You will find it is not that unusual. Its a case of working on Volume. Even on some contracts you actually lose money. But on the overall group of contracts you make money.

Dave
"You have to except that some days you are the statue and other days you are a pigeon"

Nick Vassilev

  • Posts: 95
Re: you charge?
« Reply #8 on: September 25, 2010, 11:58:23 pm »
Totally agree, Dave. I was offered once a large office cleaning contract where I was supposed to lose money on the regular cleaning (wages only were estimated to go well over £100k p/a) and my profit was going to come from an annual carpet clean. I refused beacause it's not my cup of tea.

cleaning-team

  • Posts: 66
Re: you charge?
« Reply #9 on: September 26, 2010, 10:14:27 am »
If the collapse of Connaught has not proved a huge wake up call for everyone then this country really is doomed - winning contracts were you LOSE money on them is not business, it is charity and there is only one way this will end up for anyone insane enough to go down that route.
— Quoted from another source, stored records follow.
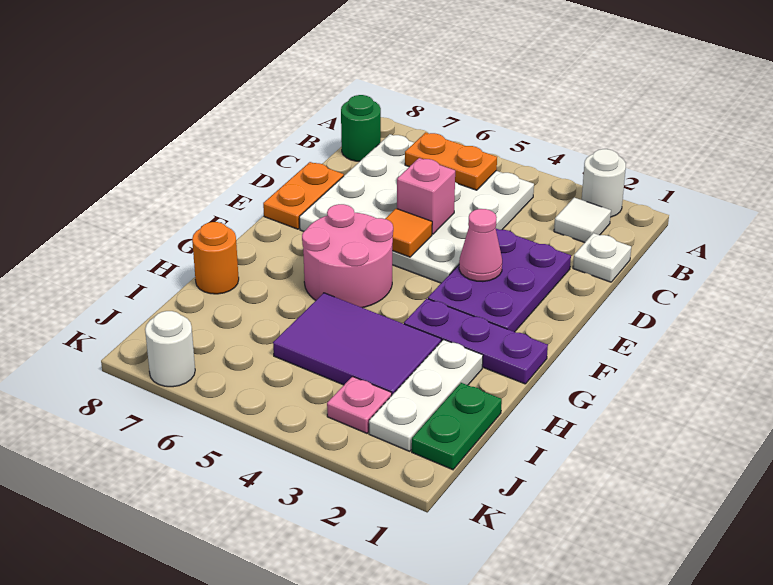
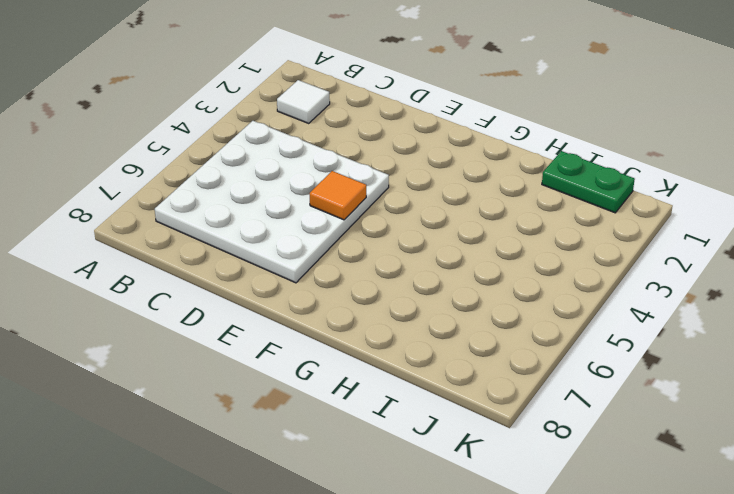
none -> white round brick A2 level 1
none -> green round brick B8 level 1
none -> white plate C1 level 1

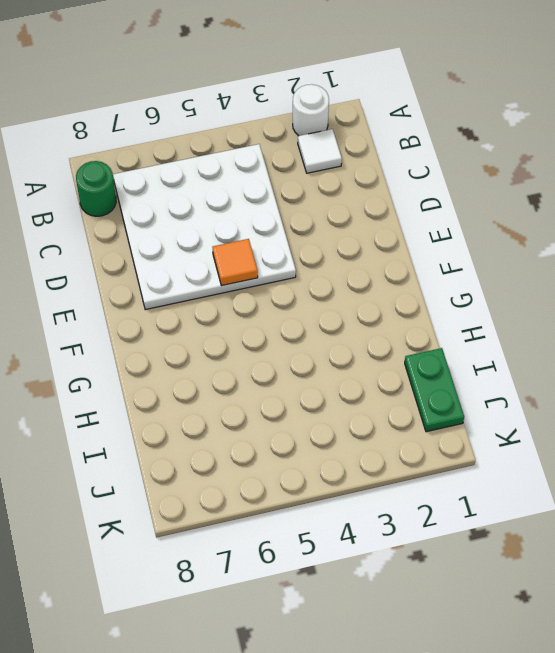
none -> white plate C1 level 1
none -> purple plate D2:F3 level 1
none -> orange plate D8:E8 level 1

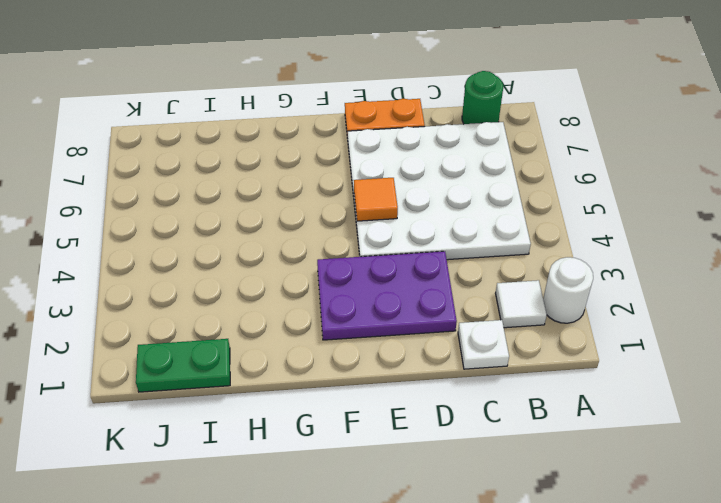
none -> pink round brick F5:G6 level 1
none -> purple plate G1:G3 level 1
none -> white plate H2:J2 level 1

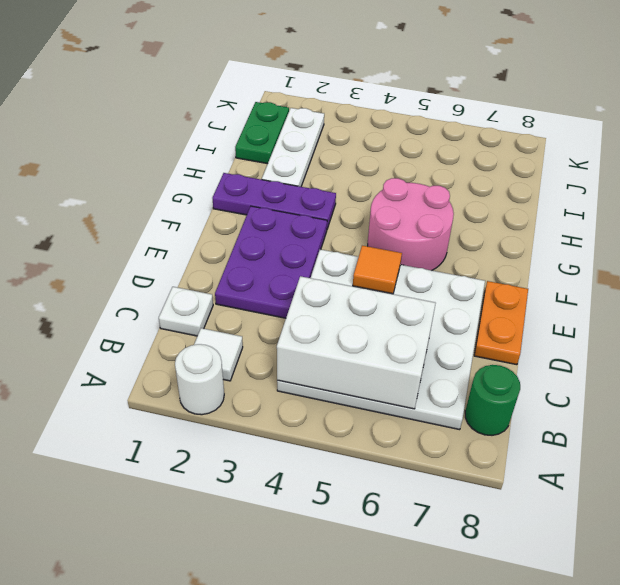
white brick B4:C6 level 2 -> orange plate B5:B6 level 2
none -> purple tile H3:I5 level 1
none -> orange round brick H8 level 1
none -> pink plate J3 level 1

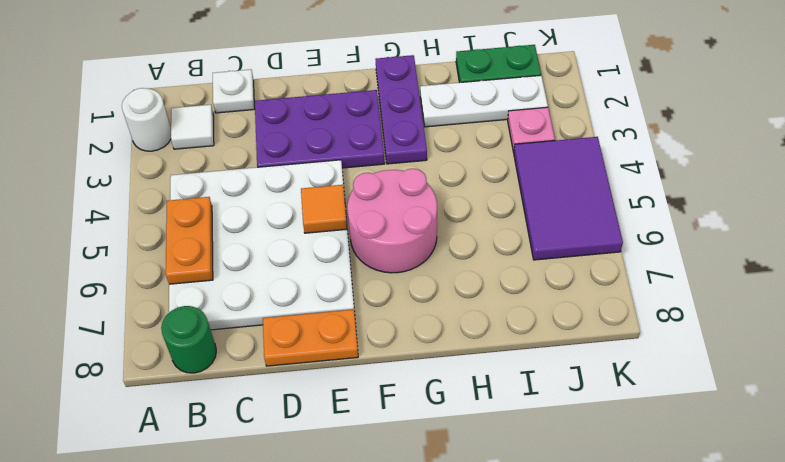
purple tile J4:K6 level 1 -> purple tile H3:I5 level 1
none -> orange round brick H8 level 1
none -> white round brick K7 level 1
none -> pink brick D5 level 2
Remember - turnover is vanity, profit is sanity!

Pristine Clean

  • Posts: 1149
Re: you charge?
« Reply #10 on: September 26, 2010, 11:06:46 am »
Hi Cleaning team,

Yes I agree! But what are you suppose to do...? Not have any work? How will you grow any company?

Its the Very large companies that set the Pricing wars. And to compete... we have to match the price.

But if you look at the strategies they use, they fall down on not keeping their eye on all costs, not just by going in cheaply and just concentrate on turnover. They do this because on some tenders if your turnover does not equal a certain amount then they cannot tender for that specific contract.

Also every company large or small every so often you either breaks even or even loses money on some jobs. You dont always make a profit on every job

Dave
"You have to except that some days you are the statue and other days you are a pigeon"

cleaning-team

  • Posts: 66
Re: you charge?
« Reply #11 on: September 26, 2010, 03:26:48 pm »
Hi Cleaning team,

Yes I agree! But what are you suppose to do...? Not have any work? How will you grow any company?

Its the Very large companies that set the Pricing wars. And to compete... we have to match the price.

But if you look at the strategies they use, they fall down on not keeping their eye on all costs, not just by going in cheaply and just concentrate on turnover. They do this because on some tenders if your turnover does not equal a certain amount then they cannot tender for that specific contract.

Also every company large or small every so often you either breaks even or even loses money on some jobs. You dont always make a profit on every job

Dave

Why don't you always make a profit on every job? Why bother with work if you are losing money? Why did we all go into business? Not to lose money, I hope?

If you cannot compete on price then you need to find some other way to win - undercutting and losing money at the same time is pointless and the only people who win are the customers.

Nick Murnin

  • Posts: 48
Re: you charge?
« Reply #12 on: September 26, 2010, 04:49:17 pm »
 I never agreed with finding USPs but I think you have to otherwise you will be constantly involved in price wars with big companies who can afford to absorb it. Thats not to say you should not go in cheap as part of your long term strategic goal. For example if your goal is to work in schools it may be worth going in cheap with a view to gaining more work via refferals to other schools (you are unlikly to get this volume of refferals in the private sector)

It may also be part of your long term strategic goal to get on with LAs where turnover does matter as most LAs work on a 20% policy, that is if the contract the LA is offering is worth more than 20% of your annual turnover you are unlikely to be a succesfull candidate.